A SONG IN BLOOM

When many of us look at a plant, we see a collection of stems and leaves. If it’s flowering, we might notice the shape or the color of its blossoms. When Liang Song looks at plants, she sees millions of years of evolution. And she marvels at all the adaptations that particular plant has had to make through evolutionary history to be growing where she has found it, on a hike or while traveling in a foreign land.

Song, who grew up in China, has always been fascinated by flora. As a young child one of her favorite games was collecting different flowers and presenting them on a plate, like a chef with a signature dish. Later, as an undergraduate, she studied ecology. While surveying the spread of Solidago canadensis, an invasive plant from North America, Song was introduced to some techniques from molecular biology. Always interested in learning novel approaches to address fundamental scientific questions in a new way, she decided to get her PhD in that field.

Today, as a research associate in Joseph Ecker’s lab, Song studies the crosstalk of plant hormones (“phytohormones”) in the weed Arabidopsis thaliana. Specifically, she employs high- throughput sequencing to examine the myriad transcripts, or protein- making instructions, produced when the phytohormone abscisic acid (ABA) begins cascades of chemical chatter in response to an environmental stressor, such as drought.

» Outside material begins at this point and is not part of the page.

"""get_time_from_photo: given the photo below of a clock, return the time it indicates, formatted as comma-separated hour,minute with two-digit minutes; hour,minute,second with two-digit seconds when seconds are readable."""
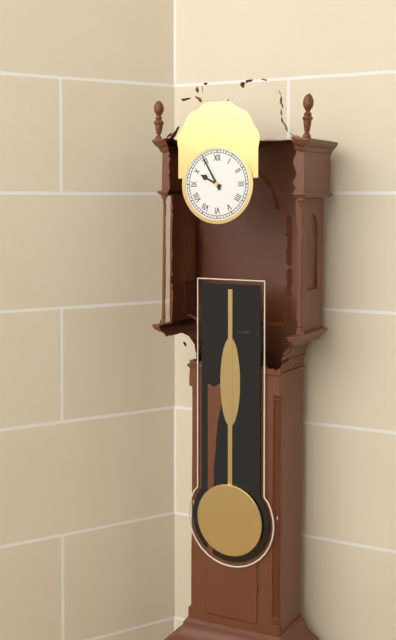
9,55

In a recent study published in Science, Song tracked real-time changes in genetic activity in Arabidopsis’ response to ABA, and found that, in the face of environmental hardship, plants employ a small group of proteins that act as conductors to manage their complex responses to stress. She discovered new stress-response genes via snapshots of key proteins binding to DNA throughout the genome. The results may help in developing new agricultural technologies to optimize water use in plants so that they can better adapt to drought and other climate-related stressors.

Snapshots, as it happens, are another passion of Song ’s. In her spare time she is an avid photographer who particularly enjoys capturing images of flora she encounters when she travels. Every time she goes to a new place, she tries to understand the local plants through photography. One of the most memorable of late was a columbine (pictured above) she came across while hiking in Utah’s Bryce Canyon. Amid a tumble of rocks in the arid landscape was a “cute little flower with tiny leaves.”

While taking the shot, Song thought about how the smallness of the leaves helps the plant conserve water. She was impressed by the delicacy of the columbine’s stem, which somehow managed to support a giant bloom, an act of defiance in the harsh terrain. For Song, photography and plant biology, travel and science—all are ways to better understand the world— and her place in it.